Hello,
I’ve been learning how to use MongoDB with Python for a few days in order to update some code so that reads go to a secondary replica.
After much reading and trying I have hit a wall and would like to confirm a few things to see what direction I should take. I don’t mind getting
rtfm if you give me the address of the specific friendly manual, or being redirected to the mongokit mailing list if you tell me the Mongo setup
is fine and the problem is on the Python side.
The code has many classes that subclass mongokit.Document and share a common connection for find, save and remove. In my test
suite I start three mongod nodes, give them 30 seconds to create their files and connect to the repl set primary with this idiom:
mongokit.Connection('mongodb://
127.0.0.1:27031/?replicaSet=tstest').
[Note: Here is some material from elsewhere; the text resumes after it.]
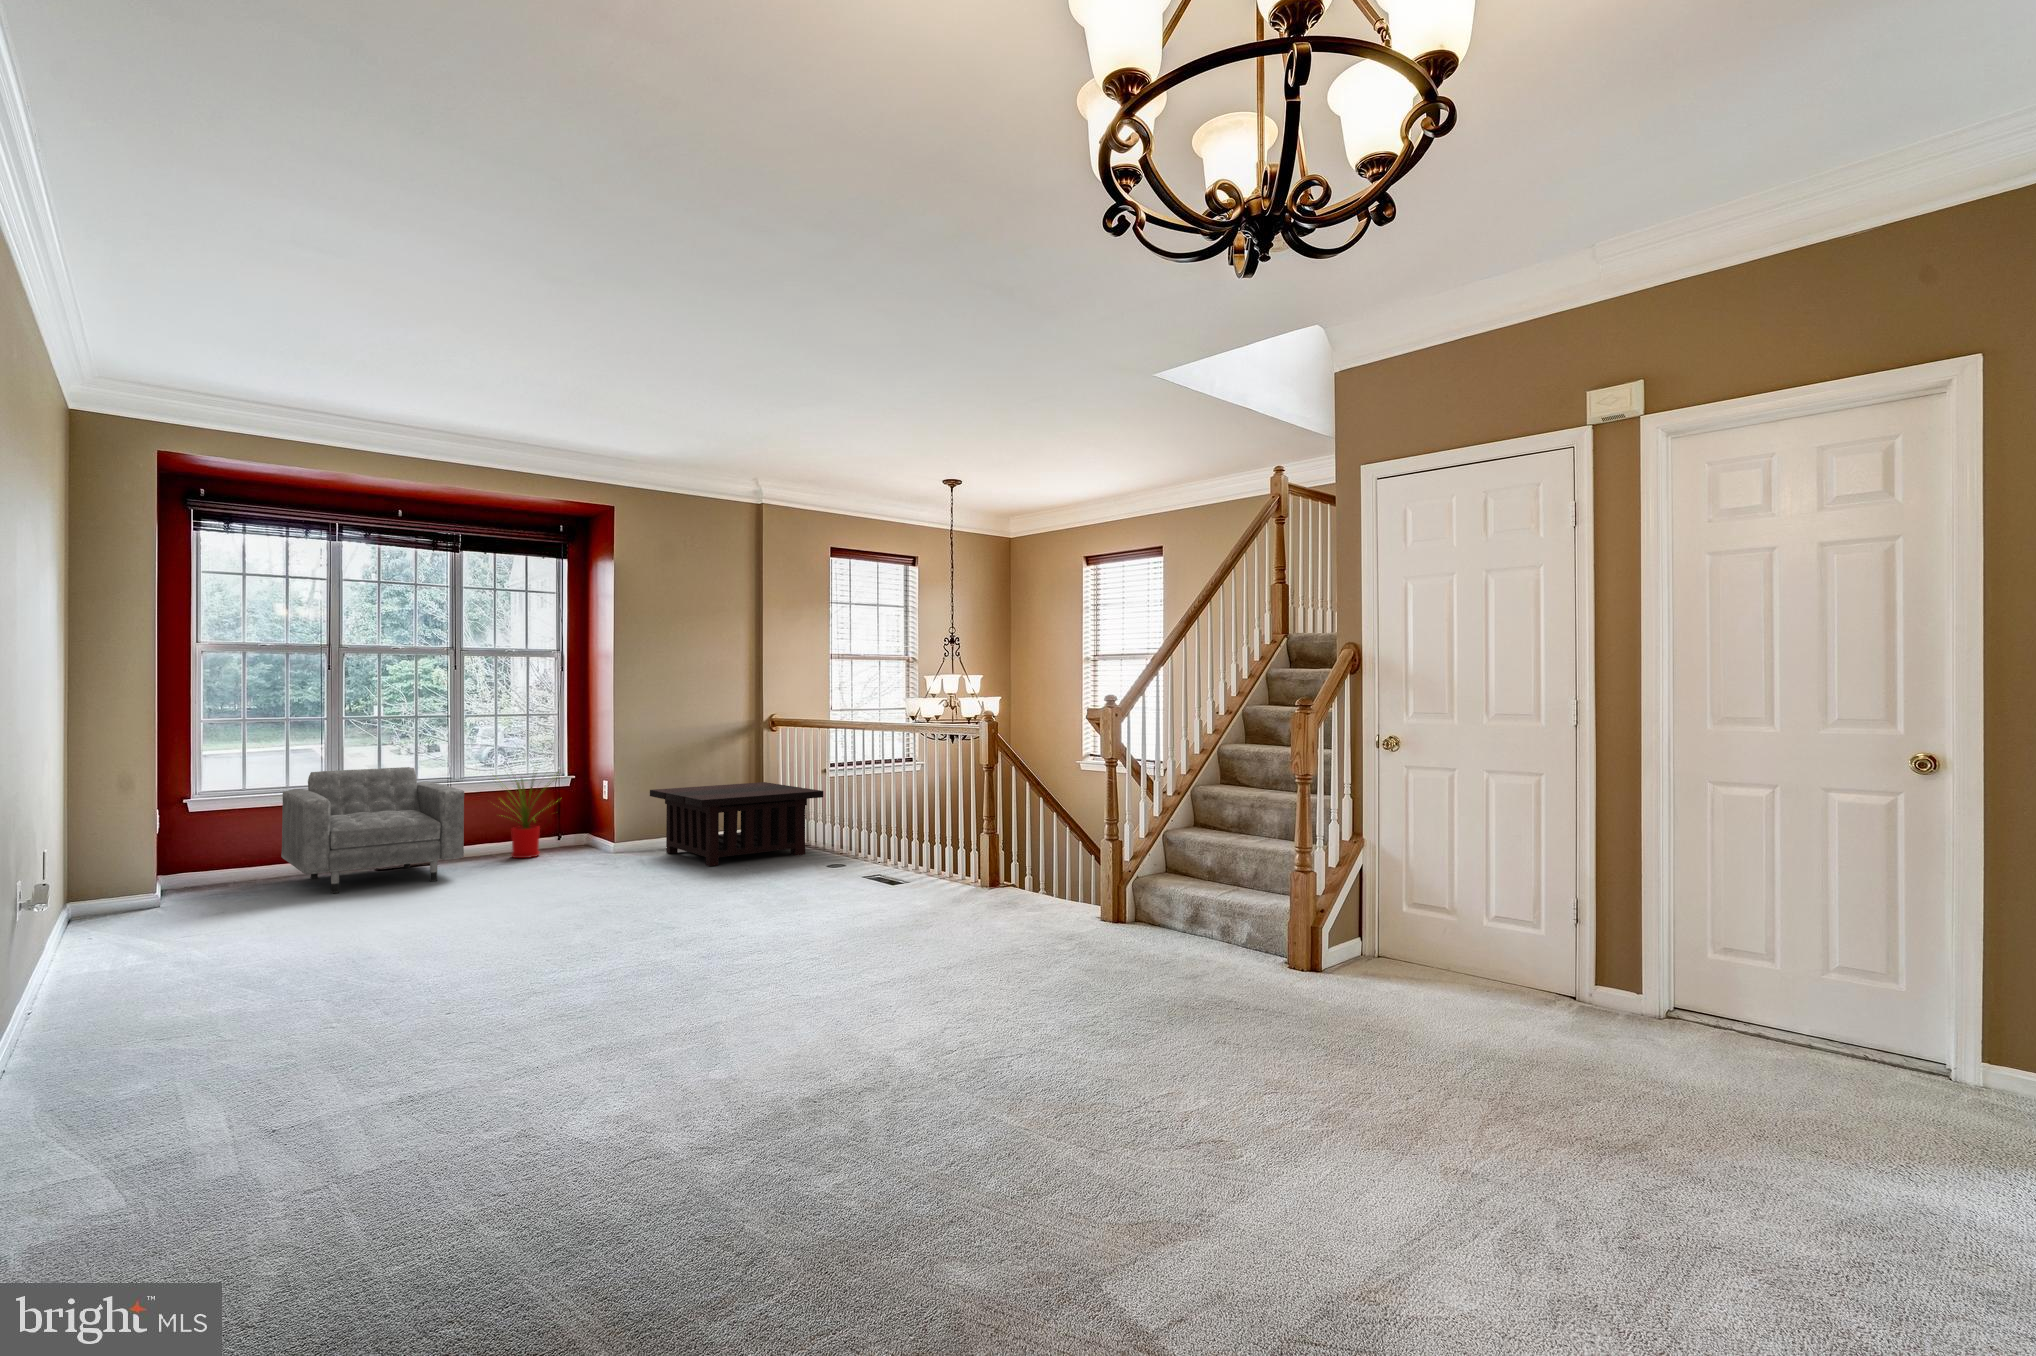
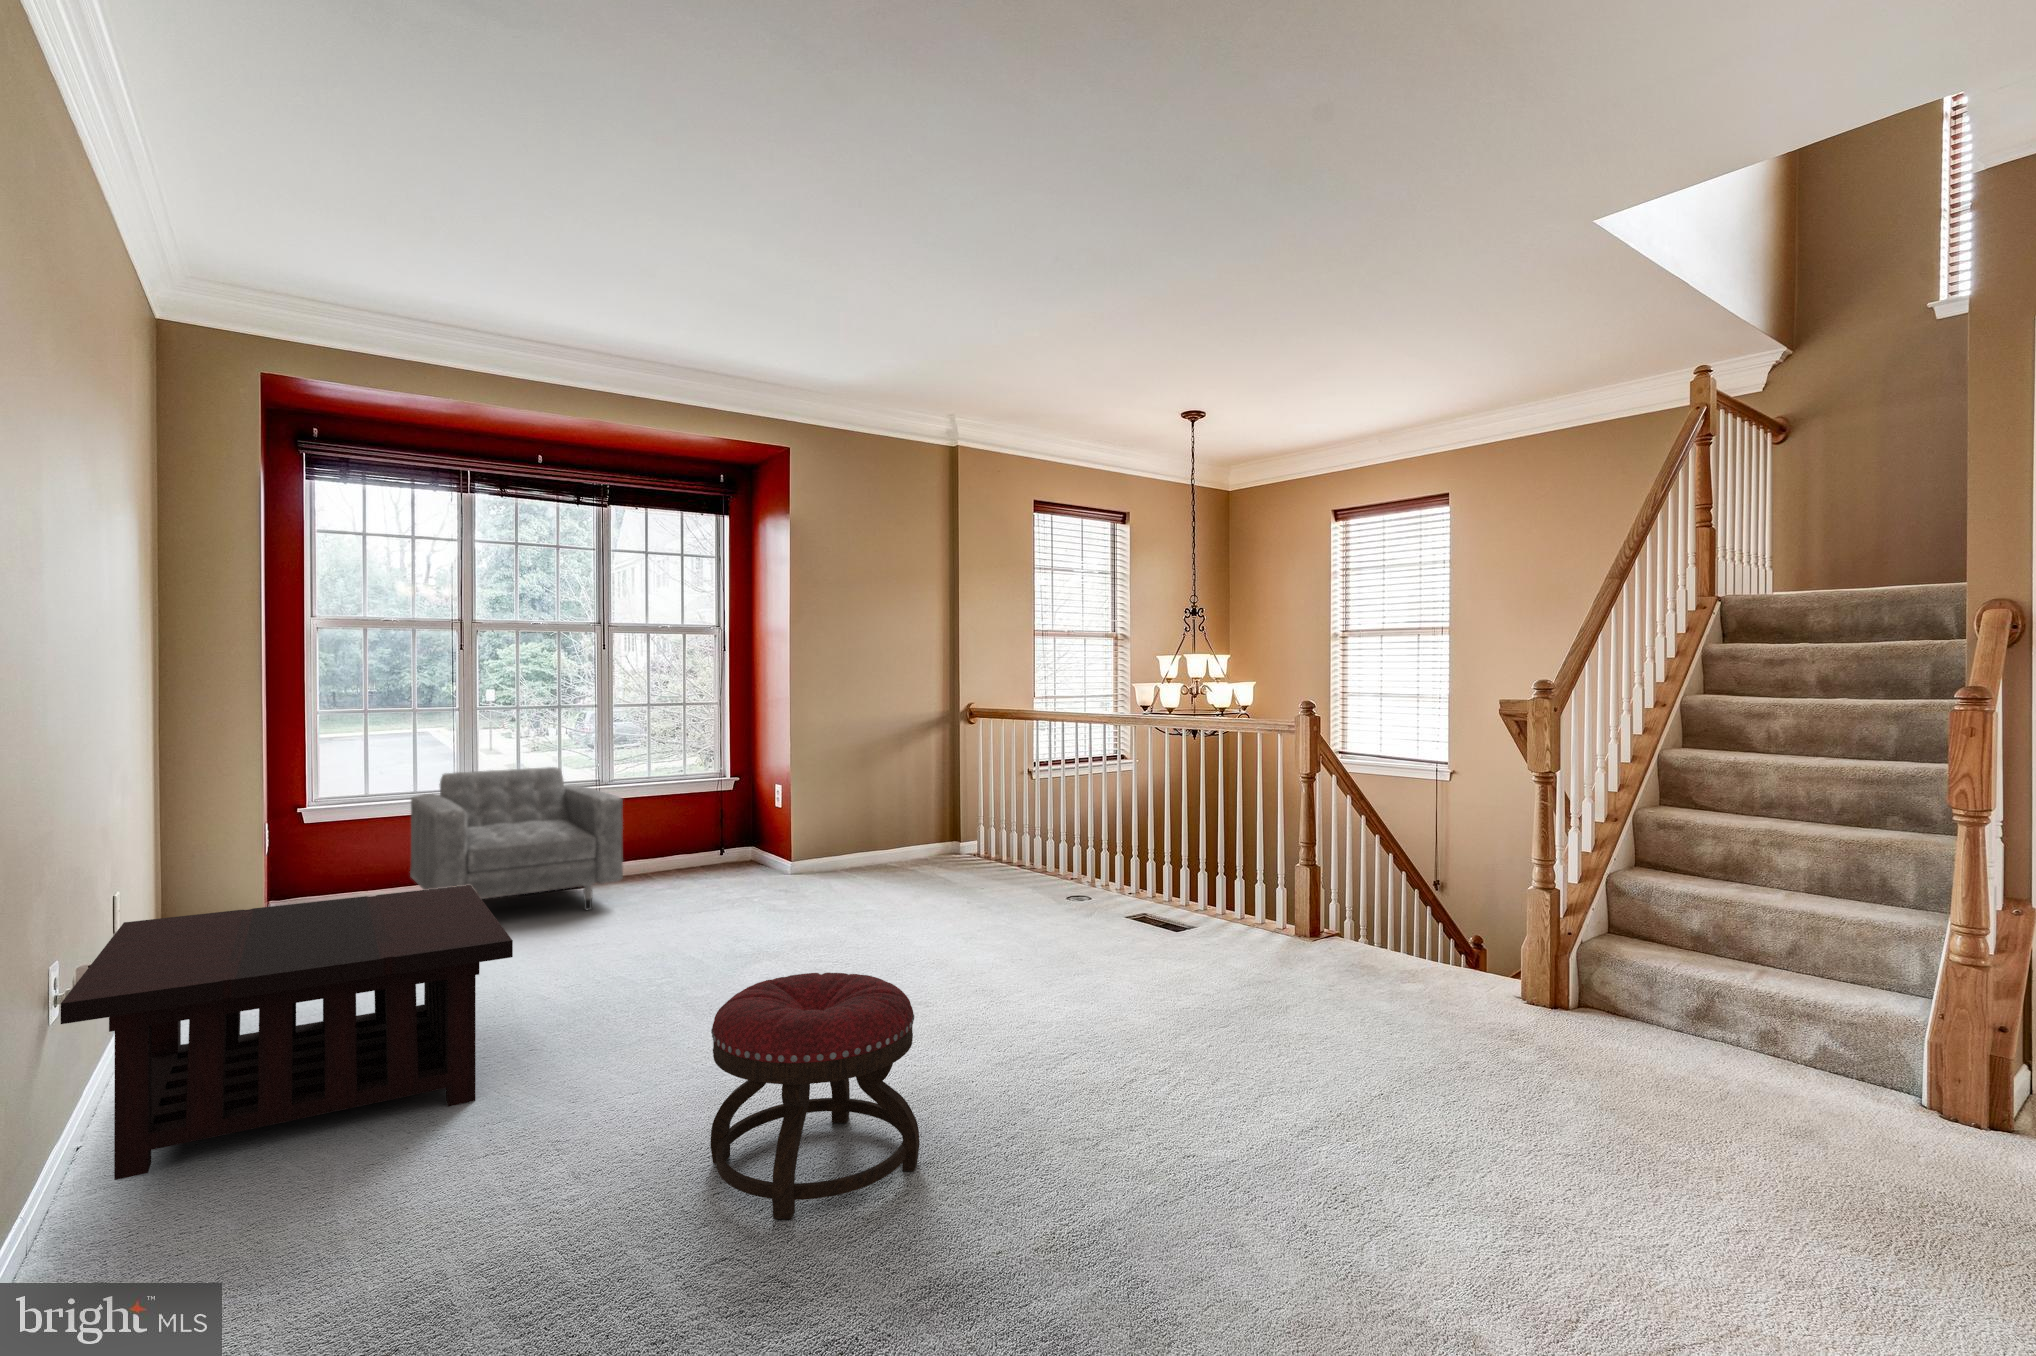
house plant: present [494,775,550,858] -> none [644,760,734,877]
coffee table: present [650,782,823,866] -> present [61,885,513,1180]
ottoman: none [484,889,623,1029] -> present [710,973,920,1219]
After configuring the repl set and waiting 30 more seconds I can see
that writes propagate to all replicas, but I can’t get reads to go to the secondaries. From the pymongo docs I thought that I would be able to
use the same connection object and pass read_preference=SECONDARY (this supersedes slave_ok) to the find method, but that does not
work. I get no error but the setting seems to have no effect (I check with system.profile.find; more on that later). Is that expected?
There is also a ReplicaSetConnection in pymongo but I don’t understand when one should use Connection or ReplicaSetConnection, and
anyway I have to use mongokit.Connection which inherits from pymongo.Connection. I tried testing with a subclass of
pymongo.ReplicaSetConnection and mongokit.Connection but quickly stopped after seeing they did not work together.
I finally read on the mongokit ML and a blog that one needs to open a second connection to a secondary in order to send reads to it. Is
this the only way? It would be a bit inconvenient for the code I’m working on. Currently the Mongo configuration is one string in a config
file, i.e. a full URI to the repl set primary with the repl set name embedded, which works great for different environments (dev/stage/etc)
and automatically handles changes in the repl set config. If I had to put the URI of a secondary server in the config files it would lose
the auto-discovery and config changes adaptation, which are great features of replica sets. Then in the code I would have to open a
second connection in addition to the existing one, and handle failover myself.
Last, I’m not sure that my test code is right. To check that the reads go to the secondaries, I wanted to use profiling, but again I can’t get
information just for a secondary. If I use my main connection object with read_preference=SECONDARY I get the same info than that from
the primary, and if I try to make a second connection and get profiling info it fails with AutoReconnect('master has changed'). Is profiling the
right call for what I want to do? Is it normal that I can’t work with two parallel connections? I could of course change the code, run the
application on a test server and check the logs manually, but if possible I would prefer to have an automated test to make sure that reads go
to secondaries.
Versions: mongod 2.0.4, pymongo 2.1.1, mongokit 0.7.2.
Thanks in advance for any idea; I’ll check email for some time today and then on Monday.
Best regards